ごそごそと鞄を探り、ある道具をチョッパーに渡す。見たことのないそれに、チョッパーはこてりと首を傾げた。


「なんだ? これ」
「糞爆弾に、巨大ネズミ花火、それから『盾の呪文』グッズ。この帽子とマントと手袋に『盾の呪文』がかけられてるから、これさえ身に着けてればどんな呪文も跳ね返す優れもの。友達と作ったんだ。悪魔の実に効くのはロビンで実証済みだから安心して!」
「おおおお!!!」
「四人分も流石にないから、ナミと…モモの助ね。チョッパーとブルックは頑張って戦ってね」
「そんなァ!!!」
「あんまりですよなまえさん!」
「レディファースト、だよ。それにモモも子供なんだから当たり前」
「なまえ!! ありがとう!!!」


ナミは感激のあまりなまえに抱きついた。その豊満な胸になまえは息苦しさを覚えるが、自分達の考えた悪戯グッズがこうして役立つのは本当に嬉しいものだ。

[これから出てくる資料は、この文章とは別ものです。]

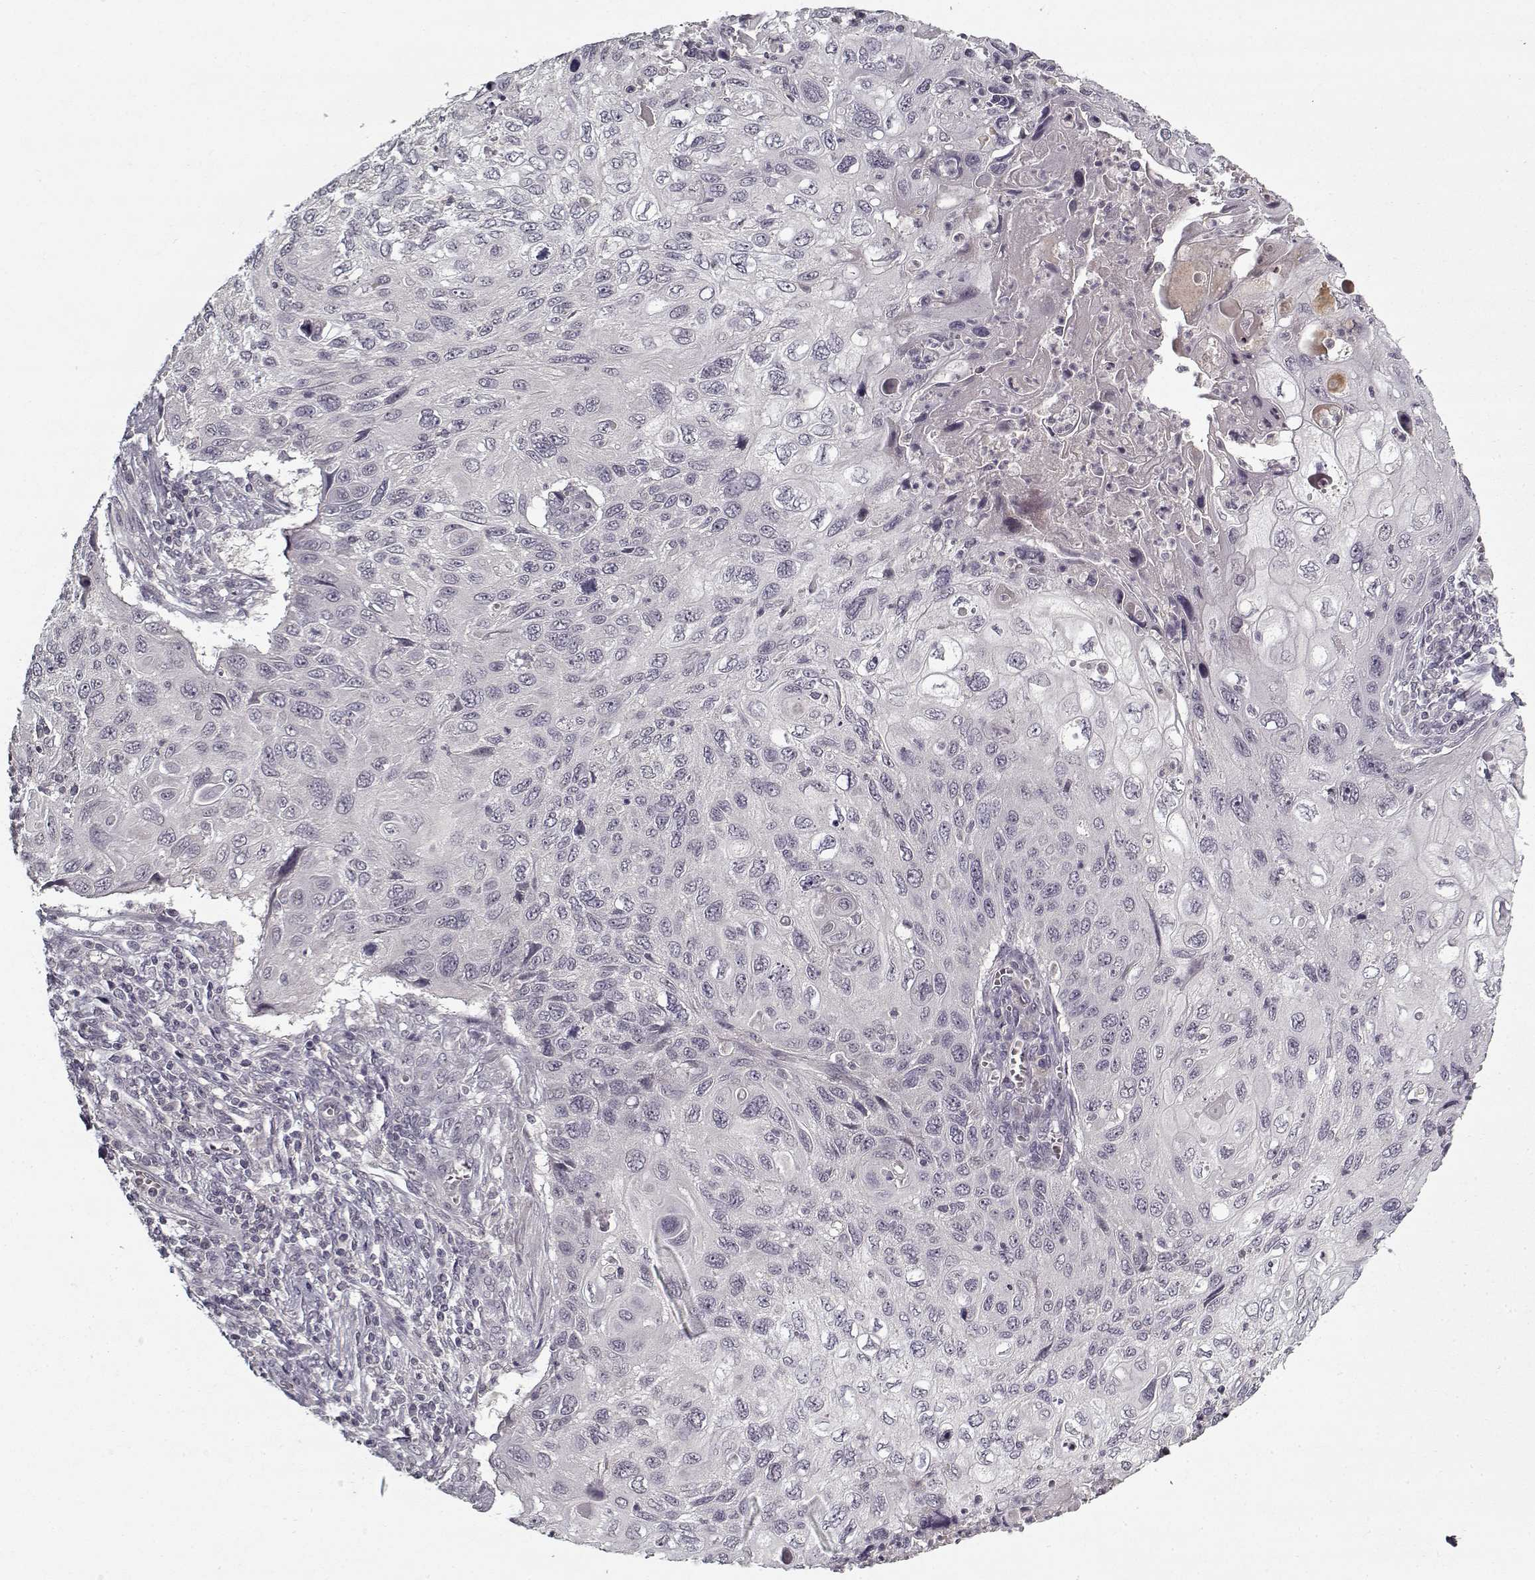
{"staining": {"intensity": "negative", "quantity": "none", "location": "none"}, "tissue": "cervical cancer", "cell_type": "Tumor cells", "image_type": "cancer", "snomed": [{"axis": "morphology", "description": "Squamous cell carcinoma, NOS"}, {"axis": "topography", "description": "Cervix"}], "caption": "Histopathology image shows no significant protein expression in tumor cells of cervical squamous cell carcinoma.", "gene": "LAMA2", "patient": {"sex": "female", "age": 70}}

「あとは、噛みつきフリスビーに殴り続けのブーメランも。これ結構危険なやつだから、取り扱いには充分注意してね」
「わかったわ」
「あれ、もうルフィ達行っちゃったの…。んじゃ、私も行ってくるねー!」


ぶんぶんと手を振ったなまえは片手に箒を持ってドレスローザに降り立った。
さあ、愛と情熱の国 ドレスローザで、なまえは一体どのような戦いを見せるのか。